While the bridge was completely washed out by the severe waters, emergency teams are now working on building a new, temporary one to help people get out of the shopping center.

The relief effort hit a snag after the original temporary bridge built by the National Guard turned out to be too short, reported WSAZ. A new bridge was sent for.

State authorities are building a gravel road to approach the shopping plaza from the other side, but it will not be finished until Saturday afternoon, the governor’s office told RT. Fortunately, people stranded at the shopping center have plenty of food available, and the area still has electricity, RT found out from the state Division of Homeland Security and Emergency Management.

At least six people were reported dead in the state by Friday morning.
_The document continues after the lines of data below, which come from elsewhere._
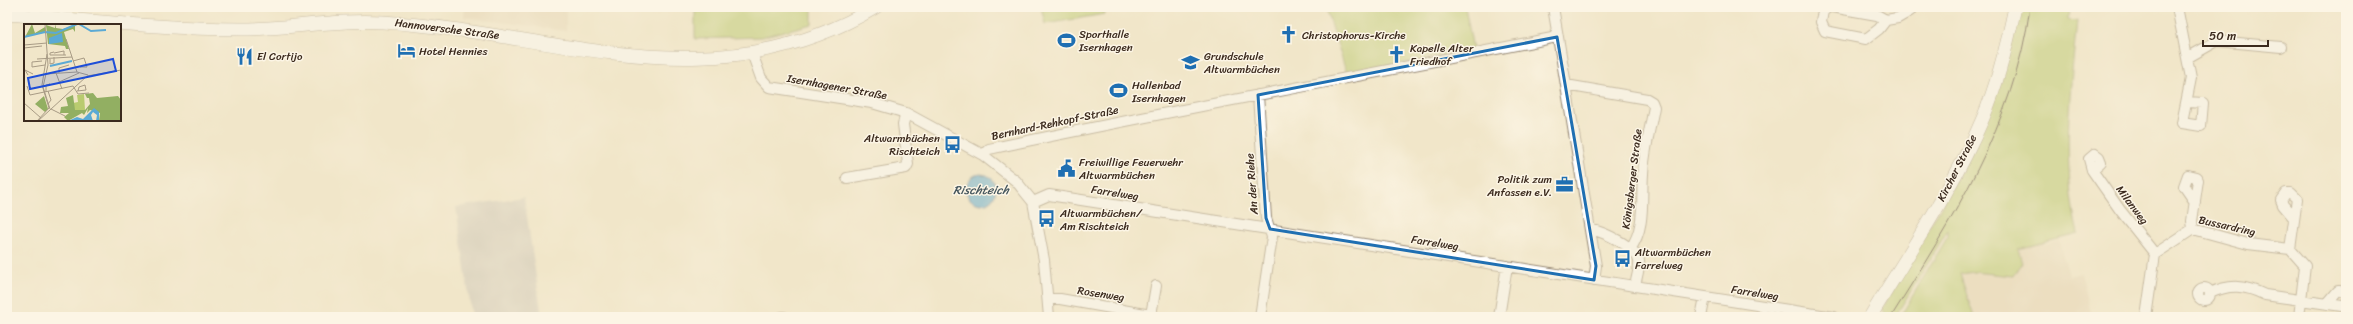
<svg xmlns="http://www.w3.org/2000/svg" width="2353" height="324" viewBox="0 0 2353 324" font-family="Sriracha,sans-serif">
<rect width="100%" height="100%" fill="#fcf5e5"/>
<filter id="ink" filterUnits="userSpaceOnUse"><feTurbulence type="fractalNoise" baseFrequency=".025" numOctaves="2"/><feDisplacementMap in="SourceGraphic" scale="8" xChannelSelector="R" yChannelSelector="G"/><feConvolveMatrix kernelMatrix="1 2 1 2 8 2 1 2 1" color-interpolation-filters="sRGB"/></filter>
<filter id="wash" filterUnits="userSpaceOnUse"><feTurbulence type="fractalNoise" baseFrequency=".012" numOctaves="4" result="noise"/><feDisplacementMap in="SourceGraphic" scale="16" xChannelSelector="R" yChannelSelector="G"/><feGaussianBlur stdDeviation="0.9" result="paint"/><feColorMatrix in="noise" values="0 0 0 0 0 0 0 0 0 0 0 0 0 0 0 0 0 1.4 0 .05"/><feComposite in="paint" operator="in"/></filter>
<g filter="url(#wash)">
<rect width="100%" height="100%" fill="#f1e6c9"/>
<path fill="#e6d6b7" d="M465,7H566V31L464,17Z
M2059,241L2069,276L2081,273L2092,317H1974L1960,274L1973,272L2018,249L2043,242L2044,245Z"/>
<path fill="#c9c3b8" d="M524,197L542,317H472L456,207Z"/>
<path fill="#b9cb6f" stroke="#7a7a46" d="M695,7H812V24L761,37L695,39Z
M1041,7H1104L1105,14L1045,24Z
M1326,7H1465L1473,49L1347,75Z
M2019,7H2069L2068,20L2077,21C2070,91 2061,164 2078,234L2018,249L2022,262L2013,276L1973,272L1960,274L1974,317H1900L1948,236V230L1895,317H1882L1885,312L1882,309L1970,156Z"/>
<path fill="#5baad5" stroke="#4b6a7a" d="M966 189a15 15 0 1 1 30 0a15 15 0 1 1-30 0Z"/>
</g>
<g filter="url(#ink)">
<g fill="none" stroke-linecap="round" stroke-linejoin="round">
<defs>
<path id="minor" d="M1553,7L1596,266L1594,280
M1829,7L1823,11L1821,22L1825,31L1866,39L1879,29L1886,20
M1832,7L1877,15L1886,20L1898,18L1910,11L1913,7
M2177,7L2191,78L2182,123L2201,126L2203,103L2187,102
M752,53L761,78L769,87L872,103L906,113L983,155L1016,181L1033,202L1044,260L1049,317
M2187,58L2217,41L2281,47
M1566,85L1647,99L1652,102L1654,107C1650,129 1644,152 1643,174C1641,199 1646,228 1630,249
M1258,95L1266,218L1272,237L1260,317
M983,155L989,149C1178,109 1368,75 1557,37
M2092,170L2089,159L2095,154L2099,157L2101,162L2092,170L2120,210L2155,254
M847,178L906,168L908,164L903,124L906,113
M1033,202L1049,195L1834,317
M1590,229C1603,232 1636,246 1639,261C1640,268 1636,279 1635,286
M2193,229L2192,221L2198,180L2196,177L2188,175L2184,186L2195,202
M2290,249L2297,199L2291,193H2286L2281,200L2283,205L2294,218
M2198 294a6 6 0 1 1 12 0a6 6 0 1 1-12 0Z
M2210,293C2230,284 2245,285 2265,295L2342,306L2346,305
M1048,299H1060L1151,315V317
M2327,304L2338,291L2346,292
M1151,315L1156,286
M782,317H784
M1499,317L1507,266
M1701,317L1705,297
M2146,317L2155,254L2193,229L2248,244L2290,249L2305,266L2299,317"/>
<path id="major" d="M7,14C85,20 163,29 241,29C289,29 336,19 383,22C555,32 712,105 876,7
M1870,317C1909,252 1953,189 1983,118C1998,83 2007,45 2015,7"/>
</defs>
<use href="#minor" stroke="#968874" stroke-width="12"/>
<use href="#major" stroke="#968874" stroke-width="14"/>
<use href="#minor" stroke="#fff" stroke-width="10"/>
<use href="#major" stroke="#fff" stroke-width="13"/>
<path stroke="#3b2a1e" stroke-width="1" d="M1891,317C1952,219 2015,123 2030,7"/>
</g>
</g>
<path d="M0 0H2353V324H0ZM1557,37L1596,266L1594,280L1270,229L1266,218L1258,95Z" fill="#f1e6c9" fill-opacity=".55" fill-rule="evenodd"/>
<path fill="none" stroke="#1f6fb2" stroke-width="3" stroke-linejoin="round" d="M1557,37L1596,266L1594,280L1270,229L1266,218L1258,95Z"/>
<defs>
<symbol id="church-bare" viewBox="-9 -9 18 18"><path d="M-1.2-6h2.4v3.5h3.3v2.4h-3.3V6h-2.4V-.1h-3.3v-2.4h3.3Z" fill="#1f6fb2" stroke="#fcf5e5" stroke-width="2.5" paint-order="stroke"/></symbol>
<symbol id="stadium-bare" viewBox="-9 -9 18 18"><path d="M0-5a6.5 5 0 1 0 0 10a6.5 5 0 1 0 0-10ZM-3.5-1.8h7v3.6h-7Z" fill="#1f6fb2" stroke="#fcf5e5" stroke-width="2.5" paint-order="stroke"/></symbol>
<symbol id="hotel-bare" viewBox="-9 -9 18 18"><path d="M-6-4.5h1.5V1H6V5H4.5V3h-9V5H-6ZM-4 0a1.8 1.8 0 1 1 3.6 0ZM.5 0V-2.5h3Q6-2.5 6 0Z" fill="#1f6fb2" stroke="#fcf5e5" stroke-width="2.5" paint-order="stroke"/></symbol>
<symbol id="restaurant-bare" viewBox="-9 -9 18 18"><path d="M-5-6h1v4h1v-4h1v4h1v-4h1v5L-1.5 .5V6h-2V.5L-5-1ZM5-6V6H3V1.5H1.5Q1.5-4 5-6Z" fill="#1f6fb2" stroke="#fcf5e5" stroke-width="2.5" paint-order="stroke"/></symbol>
<symbol id="school-bare" viewBox="-9 -9 18 18"><path d="M0-5L7-2L0 1L-7-2ZM-4 1L0 2.5L4 1V4Q0 6-4 4Z" fill="#1f6fb2" stroke="#fcf5e5" stroke-width="2.5" paint-order="stroke"/></symbol>
<symbol id="bus-bare" viewBox="-9 -9 18 18"><path d="M-5-6H5V4H4V6H2V4H-2V6H-4V4H-5ZM-3.5-4V0h7V-4ZM-3.5 1.2v1.5H-2V1.2ZM2 1.2v1.5H3.5V1.2Z" fill="#1f6fb2" stroke="#fcf5e5" stroke-width="2.5" paint-order="stroke"/></symbol>
<symbol id="civic-bare" viewBox="-9 -9 18 18"><path d="M-.6-6.5H3V-4.5H.6V-3L4-1V1h2V6H-6V1h2V-1L-.6-3ZM-1.2 2.5V6h2.4V2.5Z" fill="#1f6fb2" stroke="#fcf5e5" stroke-width="2.5" paint-order="stroke"/></symbol>
<symbol id="office-bare" viewBox="-9 -9 18 18"><path d="M-6-3h4V-5.5h4V-3h4V5H-6ZM-1-4.5V-3h2v-1.5ZM-6 0V1H6V0Z" fill="#1f6fb2" stroke="#fcf5e5" stroke-width="2.5" paint-order="stroke"/></symbol>
</defs>
<g fill-rule="evenodd">
<use href="#church-bare" x="1276" y="22" width="25" height="25"/>
<use href="#stadium-bare" x="1054" y="28" width="25" height="25"/>
<use href="#hotel-bare" x="394" y="38" width="25" height="25"/>
<use href="#church-bare" x="1384" y="42" width="25" height="25"/>
<use href="#restaurant-bare" x="232" y="44" width="25" height="25"/>
<use href="#school-bare" x="1178" y="50" width="25" height="25"/>
<use href="#stadium-bare" x="1106" y="78" width="25" height="25"/>
<use href="#bus-bare" x="940" y="132" width="25" height="25"/>
<use href="#civic-bare" x="1054" y="156" width="25" height="25"/>
<use href="#office-bare" x="1552" y="172" width="25" height="25"/>
<use href="#bus-bare" x="1034" y="206" width="25" height="25"/>
<use href="#bus-bare" x="1610" y="246" width="25" height="25"/>
</g>
<g text-anchor="middle" dominant-baseline="central" stroke-width="3" stroke-linejoin="round" paint-order="stroke">
<g font-size="11" fill="#3b2a1e" stroke="#fcf5e5">
<text transform="translate(447 29) rotate(7)">Hannoversche Straße</text>
<text transform="translate(837 87) rotate(10)">Isernhagener Straße</text>
<text transform="translate(1055 123) rotate(-12)">Bernhard-Rehkopf-Straße</text>
<text transform="translate(1957 168) rotate(-63)">Kircher Straße</text>
<text transform="translate(1632 179) rotate(-83)">Königsberger Straße</text>
<text transform="translate(1252 184) rotate(-94)">An der Riehe</text>
<text transform="translate(1115 193) rotate(9)">Farrelweg</text>
<text transform="translate(2132 205) rotate(53)">Milanweg</text>
<text transform="translate(2227 226) rotate(13)">Bussardring</text>
<text transform="translate(1435 243) rotate(9)">Farrelweg</text>
<text transform="translate(1755 293) rotate(9)">Farrelweg</text>
<text transform="translate(1101 294) rotate(9)">Rosenweg</text>
</g>
<g font-size="11" fill="#3b2a1e" stroke="#fcf5e5" text-anchor="start">
<text x="1079" y="34">Sporthalle<tspan x="1079" dy="13">Isernhagen</tspan></text>
<text x="1302" y="35">Christophorus-Kirche</text>
<text x="1410" y="48">Kapelle Alter<tspan x="1410" dy="13">Friedhof</tspan></text>
<text x="419" y="51">Hotel Hennies</text>
<text x="257" y="56">El Cortijo</text>
<text x="1204" y="56">Grundschule<tspan x="1204" dy="13">Altwarmbüchen</tspan></text>
<text x="1132" y="85">Hallenbad<tspan x="1132" dy="13">Isernhagen</tspan></text>
<text x="940" y="138" text-anchor="end">Altwarmbüchen<tspan x="940" dy="13">Rischteich</tspan></text>
<text x="1079" y="162">Freiwillige Feuerwehr<tspan x="1079" dy="13">Altwarmbüchen</tspan></text>
<text x="1552" y="179" text-anchor="end">Politik zum<tspan x="1552" dy="13">Anfassen e.V.</tspan></text>
<text x="1060" y="213">Altwarmbüchen/<tspan x="1060" dy="13">Am Rischteich</tspan></text>
<text x="1635" y="252">Altwarmbüchen<tspan x="1635" dy="13">Farrelweg</tspan></text>
</g>
<g font-size="12" font-style="italic" fill="#46575e" stroke="#fcf5e5">
<text x="981" y="190">Rischteich</text>
</g>
</g>
<g transform="translate(24 24)">
<rect width="97" height="97" fill="#f1e6c9"/>
<path d="M60,70L61,86H50L49,79L54,78L53,71Z" fill="#b9cb6f"/>
<path d="M8,0L11,9L21,3L22,8L1,13ZM32,0V4L39,5L51,1V8L49,5L40,8L45,25H42L41,22L24,20L22,1L31,4ZM69,69L73,74L94,72L97,76V97H75L76,89L66,86L63,89L64,84L60,91L58,89L44,97L40,93L45,89H36L37,83L44,82L42,74L49,71L51,86H61L66,80L65,74H63L61,70ZM20,72L24,85L21,88L11,80Z" fill="#92af62"/>
<path d="M38,9L39,18L25,20V14ZM70,84L75,88V97H72L73,91L69,88L67,91L69,97H44L53,93L59,95Z" fill="#5baad5"/>
<path fill="none" stroke="#5baad5" stroke-width="2" d="M55,0L67,7L82,6M0,13L21,8L32,9L53,0M26,42L48,37"/>
<path fill="none" stroke="#a89b85" stroke-width="1" d="M21,0L24,41L19,63L26,85M42,15L53,48L64,51M0,21L23,19M0,24L18,22M30,28L26,29V31H42M30,29L40,27V31M13,35L48,33M26,35V40L30,39V33M18,37L8,38V43L21,41M49,37L60,34L63,43H56M32,49L38,65M35,49V44L45,41M22,50L53,48M4,51L1,46L9,50M35,58L55,49M3,62L6,71L49,62L54,70L65,69M24,67L27,76L24,80M53,67L62,66L61,61L55,63L54,67M22,68V61L26,60L23,61M0,79L17,94M27,85L41,92M13,97L25,84L18,61L23,30M14,97L63,52L97,46"/>
<path fill="#1d4ed8" fill-opacity="0.15" stroke="#1d4ed8" stroke-width="2" d="M89,35L92,47L6,65L4,54Z"/>
<rect width="97" height="97" fill="none" stroke="#3b2a1e" stroke-width="2"/>
</g>
<rect width="2353" height="324" fill="none" stroke="#fcf5e5" stroke-width="24"/>
<path d="M2203 40v6h65v-6" fill="none" stroke="#3b2a1e" stroke-width="2"/>
<text x="2209" y="40" font-size="12" fill="#3b2a1e" stroke="#fcf5e5" stroke-width="3" paint-order="stroke">50 m</text>
</svg>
Three of the victims, including an elderly man and a woman who was washed away in her vehicle, were from Kanawha County, where Charleston is located.

Two more people died in Greenbrier County, the local sheriff announced on Friday.

In Ohio County, an eight-year-old boy was killed after he slipped into a creek and was carried away, local reports suggested.

Another child, believed to be between two and four years old, was also swept away by raging waters in Jackson County. Rescue operations to find the missing toddler continued on Friday morning.

Some 500,000 people have been left without power in the state, electric utilities reported.

According to Gov. Tomblin, the flooding is "among the worst in a century for some parts of the state."